Malaysia Lanjutkan Pencarian MH370 Bersama Ocean Infinity
JAKARTA - Pemerintah Malaysia melanjutkan pencarian pesawat Malaysia Airlines MH370 yang hilang sejak 2014.
Kontrak dengan perusahaan eksplorasi maritim Ocean Infinity diperpanjang selama satu tahun.
Menteri Perhubungan Malaysia Anthony Loke mengatakan perpanjangan kontrak berlaku mulai 1 Juli 2026 hingga 30 Juni 2027.
Menurutnya, keputusan tersebut merupakan bentuk komitmen pemerintah untuk terus mengupayakan kepastian bagi keluarga para korban.
"Keputusan ini merupakan wujud dari komitmen pemerintah yang berkelanjutan dan teguh untuk memberikan kepastian bagi keluarga korban penerbangan MH370," kata Loke, dikutip dari Channel News Asia, Selasa (30/6/2026).
Pesawat Boeing 777 itu membawa 227 penumpang dan 12 awak saat menghilang dalam penerbangan dari Kuala Lumpur menuju Beijing pada 8 Maret 2014.
Hilangnya MH370 menjadi salah satu misteri terbesar dalam sejarah penerbangan dunia.

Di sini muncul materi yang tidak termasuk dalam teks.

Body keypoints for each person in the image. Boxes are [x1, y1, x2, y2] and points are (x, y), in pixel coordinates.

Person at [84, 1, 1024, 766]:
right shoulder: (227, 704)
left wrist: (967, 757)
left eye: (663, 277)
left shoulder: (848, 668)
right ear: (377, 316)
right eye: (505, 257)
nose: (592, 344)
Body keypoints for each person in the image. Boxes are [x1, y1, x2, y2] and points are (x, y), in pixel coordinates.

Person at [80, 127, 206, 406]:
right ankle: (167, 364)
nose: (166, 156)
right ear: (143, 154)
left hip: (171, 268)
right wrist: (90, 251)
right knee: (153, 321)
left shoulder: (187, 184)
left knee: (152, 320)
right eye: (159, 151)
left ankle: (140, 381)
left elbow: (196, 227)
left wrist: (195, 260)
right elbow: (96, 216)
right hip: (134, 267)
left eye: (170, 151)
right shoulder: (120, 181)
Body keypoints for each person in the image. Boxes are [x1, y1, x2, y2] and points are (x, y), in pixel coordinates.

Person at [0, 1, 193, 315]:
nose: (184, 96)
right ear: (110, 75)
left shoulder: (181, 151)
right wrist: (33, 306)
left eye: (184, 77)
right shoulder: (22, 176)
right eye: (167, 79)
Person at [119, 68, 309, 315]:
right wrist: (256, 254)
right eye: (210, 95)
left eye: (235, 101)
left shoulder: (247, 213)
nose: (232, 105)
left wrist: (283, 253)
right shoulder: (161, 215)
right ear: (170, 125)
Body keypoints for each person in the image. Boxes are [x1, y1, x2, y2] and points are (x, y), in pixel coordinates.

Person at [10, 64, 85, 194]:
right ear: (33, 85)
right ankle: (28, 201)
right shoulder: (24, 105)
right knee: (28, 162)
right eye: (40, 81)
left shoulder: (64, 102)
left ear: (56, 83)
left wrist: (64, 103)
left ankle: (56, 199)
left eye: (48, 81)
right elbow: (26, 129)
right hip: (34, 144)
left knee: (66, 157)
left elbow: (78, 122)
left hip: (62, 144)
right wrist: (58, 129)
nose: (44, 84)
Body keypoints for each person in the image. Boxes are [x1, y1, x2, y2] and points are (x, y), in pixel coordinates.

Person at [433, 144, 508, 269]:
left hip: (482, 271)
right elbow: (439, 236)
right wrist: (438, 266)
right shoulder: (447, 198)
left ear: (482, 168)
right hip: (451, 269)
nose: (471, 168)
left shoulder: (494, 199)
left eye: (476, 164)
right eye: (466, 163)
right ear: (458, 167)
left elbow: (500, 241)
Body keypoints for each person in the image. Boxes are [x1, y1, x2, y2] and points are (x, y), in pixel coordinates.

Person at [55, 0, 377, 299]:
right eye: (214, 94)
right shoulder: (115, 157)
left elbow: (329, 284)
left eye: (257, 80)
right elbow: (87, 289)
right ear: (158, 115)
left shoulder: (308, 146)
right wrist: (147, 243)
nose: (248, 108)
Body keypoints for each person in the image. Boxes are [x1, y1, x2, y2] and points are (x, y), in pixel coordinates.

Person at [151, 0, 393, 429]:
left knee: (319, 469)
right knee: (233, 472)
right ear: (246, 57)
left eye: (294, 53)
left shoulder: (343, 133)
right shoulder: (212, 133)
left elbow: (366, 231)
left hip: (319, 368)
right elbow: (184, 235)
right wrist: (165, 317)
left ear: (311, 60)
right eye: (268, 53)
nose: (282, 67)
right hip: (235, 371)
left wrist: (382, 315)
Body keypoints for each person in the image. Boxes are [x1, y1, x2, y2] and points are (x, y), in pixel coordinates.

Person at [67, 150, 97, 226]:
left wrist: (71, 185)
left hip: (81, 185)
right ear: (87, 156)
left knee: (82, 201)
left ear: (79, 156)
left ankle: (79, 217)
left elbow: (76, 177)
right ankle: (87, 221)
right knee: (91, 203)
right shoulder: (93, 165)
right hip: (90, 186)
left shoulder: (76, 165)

Sejumlah operasi pencarian di Samudra Hindia bagian selatan telah dilakukan selama bertahun-tahun, tetapi belum membuahkan hasil.

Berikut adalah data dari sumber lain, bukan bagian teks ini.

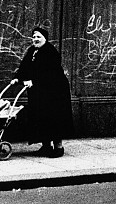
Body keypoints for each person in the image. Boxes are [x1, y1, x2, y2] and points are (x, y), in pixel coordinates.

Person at [12, 26, 74, 157]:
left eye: (38, 37)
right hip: (39, 92)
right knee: (41, 118)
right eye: (34, 37)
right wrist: (17, 78)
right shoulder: (32, 51)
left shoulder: (50, 52)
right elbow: (24, 67)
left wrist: (34, 81)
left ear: (45, 38)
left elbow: (51, 73)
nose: (35, 39)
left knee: (54, 118)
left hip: (55, 91)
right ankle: (46, 146)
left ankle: (58, 147)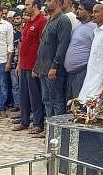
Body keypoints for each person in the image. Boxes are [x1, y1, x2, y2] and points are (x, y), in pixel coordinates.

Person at [34, 0, 72, 136]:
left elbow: (62, 46)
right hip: (44, 68)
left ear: (56, 3)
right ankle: (49, 129)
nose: (45, 2)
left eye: (49, 1)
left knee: (56, 100)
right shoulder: (50, 20)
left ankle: (58, 132)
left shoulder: (63, 20)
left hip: (54, 69)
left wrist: (55, 66)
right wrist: (37, 66)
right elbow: (43, 45)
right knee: (47, 99)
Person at [12, 0, 47, 135]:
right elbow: (23, 44)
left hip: (34, 65)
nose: (25, 8)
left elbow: (41, 45)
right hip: (24, 64)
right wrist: (20, 63)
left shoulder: (41, 21)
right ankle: (24, 120)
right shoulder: (28, 22)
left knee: (35, 96)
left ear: (35, 6)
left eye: (27, 5)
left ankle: (38, 123)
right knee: (24, 95)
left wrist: (37, 66)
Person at [77, 1, 103, 104]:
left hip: (100, 77)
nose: (92, 15)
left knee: (94, 107)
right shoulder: (97, 31)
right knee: (86, 104)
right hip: (91, 75)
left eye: (96, 12)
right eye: (93, 12)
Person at [63, 0, 96, 100]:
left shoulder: (94, 28)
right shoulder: (79, 26)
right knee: (71, 103)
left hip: (82, 71)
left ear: (90, 13)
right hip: (71, 73)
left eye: (81, 9)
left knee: (79, 103)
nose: (77, 11)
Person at [9, 9, 23, 114]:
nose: (16, 21)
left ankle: (25, 106)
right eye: (14, 19)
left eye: (18, 18)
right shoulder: (12, 33)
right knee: (15, 85)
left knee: (24, 86)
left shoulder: (25, 30)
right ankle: (17, 104)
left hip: (25, 62)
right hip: (13, 62)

Ocean Infinity juga sempat melakukan pencarian pada 2018.
Pada 2025, perusahaan tersebut kembali menandatangani kesepakatan dengan pemerintah Malaysia untuk melanjutkan pencarian di area seluas 15.000 kilometer persegi.

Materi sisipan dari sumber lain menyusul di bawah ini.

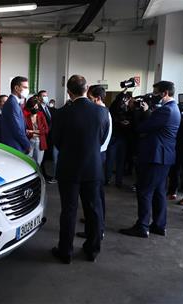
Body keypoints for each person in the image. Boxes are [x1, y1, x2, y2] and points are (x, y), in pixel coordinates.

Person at [51, 75, 110, 264]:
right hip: (93, 167)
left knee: (69, 210)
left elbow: (56, 141)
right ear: (87, 89)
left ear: (68, 91)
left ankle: (65, 251)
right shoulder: (102, 112)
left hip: (69, 167)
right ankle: (92, 250)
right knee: (93, 209)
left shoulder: (61, 113)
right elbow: (101, 138)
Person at [119, 81, 180, 238]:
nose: (154, 96)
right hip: (163, 157)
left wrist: (145, 112)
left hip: (156, 156)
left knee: (144, 191)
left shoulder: (166, 110)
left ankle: (142, 226)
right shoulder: (173, 108)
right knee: (159, 191)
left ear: (164, 93)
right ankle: (159, 225)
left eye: (156, 93)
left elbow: (142, 128)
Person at [77, 85, 112, 239]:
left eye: (90, 98)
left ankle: (98, 229)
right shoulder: (101, 112)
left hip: (97, 156)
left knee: (96, 197)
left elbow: (99, 140)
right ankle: (94, 224)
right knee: (95, 196)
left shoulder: (102, 114)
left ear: (97, 98)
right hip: (98, 155)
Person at [105, 90, 132, 187]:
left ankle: (118, 181)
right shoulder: (115, 107)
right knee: (110, 160)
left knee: (120, 161)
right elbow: (117, 101)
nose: (127, 102)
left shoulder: (129, 109)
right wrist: (124, 90)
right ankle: (107, 179)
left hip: (123, 138)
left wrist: (127, 124)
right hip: (115, 138)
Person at [1, 76, 31, 153]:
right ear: (16, 88)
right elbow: (17, 130)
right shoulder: (12, 104)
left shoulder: (15, 103)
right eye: (25, 87)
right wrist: (28, 145)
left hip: (16, 145)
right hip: (14, 146)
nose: (27, 90)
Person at [36, 90, 57, 184]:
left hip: (50, 136)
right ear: (39, 98)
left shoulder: (47, 107)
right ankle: (42, 176)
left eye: (46, 95)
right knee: (42, 158)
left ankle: (44, 174)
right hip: (43, 136)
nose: (46, 97)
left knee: (45, 157)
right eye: (44, 96)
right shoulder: (38, 108)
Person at [23, 97, 49, 165]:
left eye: (37, 106)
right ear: (29, 107)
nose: (35, 108)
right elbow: (24, 130)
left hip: (40, 141)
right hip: (29, 141)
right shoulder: (26, 116)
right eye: (33, 106)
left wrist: (32, 131)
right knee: (27, 161)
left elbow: (46, 130)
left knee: (38, 163)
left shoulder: (41, 115)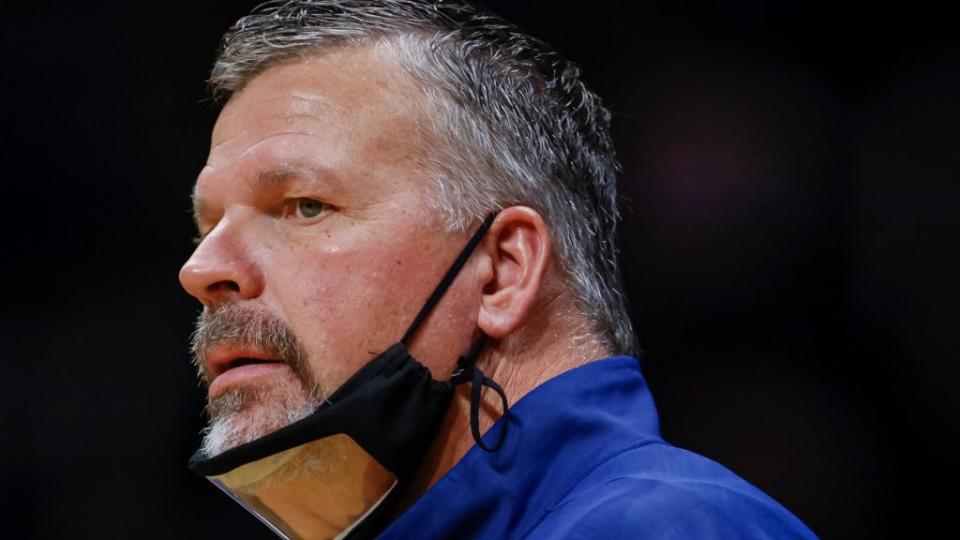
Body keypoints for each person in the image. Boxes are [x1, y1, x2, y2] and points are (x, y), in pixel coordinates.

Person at [179, 1, 816, 538]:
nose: (201, 269)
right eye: (207, 227)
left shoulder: (661, 526)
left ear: (502, 271)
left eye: (304, 206)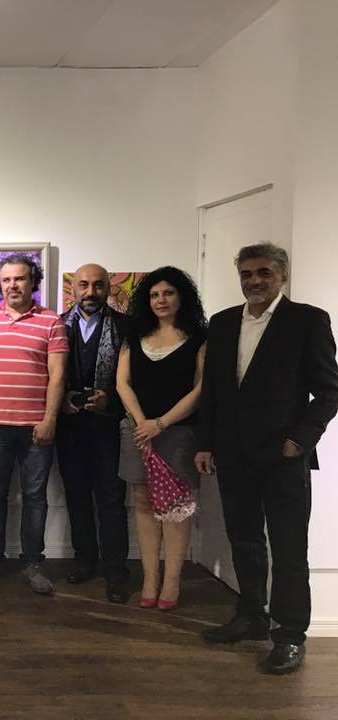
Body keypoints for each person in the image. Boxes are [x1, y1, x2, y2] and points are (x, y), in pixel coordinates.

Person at [195, 243, 338, 675]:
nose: (254, 281)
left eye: (264, 273)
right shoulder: (222, 323)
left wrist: (300, 440)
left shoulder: (308, 320)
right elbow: (213, 390)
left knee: (289, 550)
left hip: (283, 456)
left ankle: (290, 635)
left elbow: (329, 392)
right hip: (232, 454)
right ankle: (252, 615)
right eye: (247, 273)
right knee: (244, 541)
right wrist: (205, 442)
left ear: (283, 275)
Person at [0, 255, 68, 595]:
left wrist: (50, 419)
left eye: (19, 279)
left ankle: (33, 563)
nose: (13, 285)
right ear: (0, 284)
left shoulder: (51, 321)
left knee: (35, 497)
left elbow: (58, 375)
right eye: (6, 280)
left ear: (32, 281)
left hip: (36, 427)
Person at [116, 266, 207, 611]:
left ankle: (171, 582)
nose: (161, 300)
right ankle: (150, 579)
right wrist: (142, 424)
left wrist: (161, 423)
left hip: (180, 433)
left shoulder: (199, 338)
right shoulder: (134, 335)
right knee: (142, 503)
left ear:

Dalam skema tersebut, Ocean Infinity akan menerima pembayaran sebesar USD 70 juta apabila berhasil menemukan puing-puing pesawat.
Dalam perpanjangan kontrak terbaru, pencarian difokuskan pada area seluas sekitar 7.428,54 kilometer persegi yang masih tersisa agar proses pencarian dapat diselesaikan secara menyeluruh.
Loke menambahkan berdasarkan kontrak komersial yang baru, aset utama Ocean Infinity akan dipindahkan sementara ke lokasi lain antara November 2026 hingga April 2027 kemudian melanjutkan operasi pencarian MH370.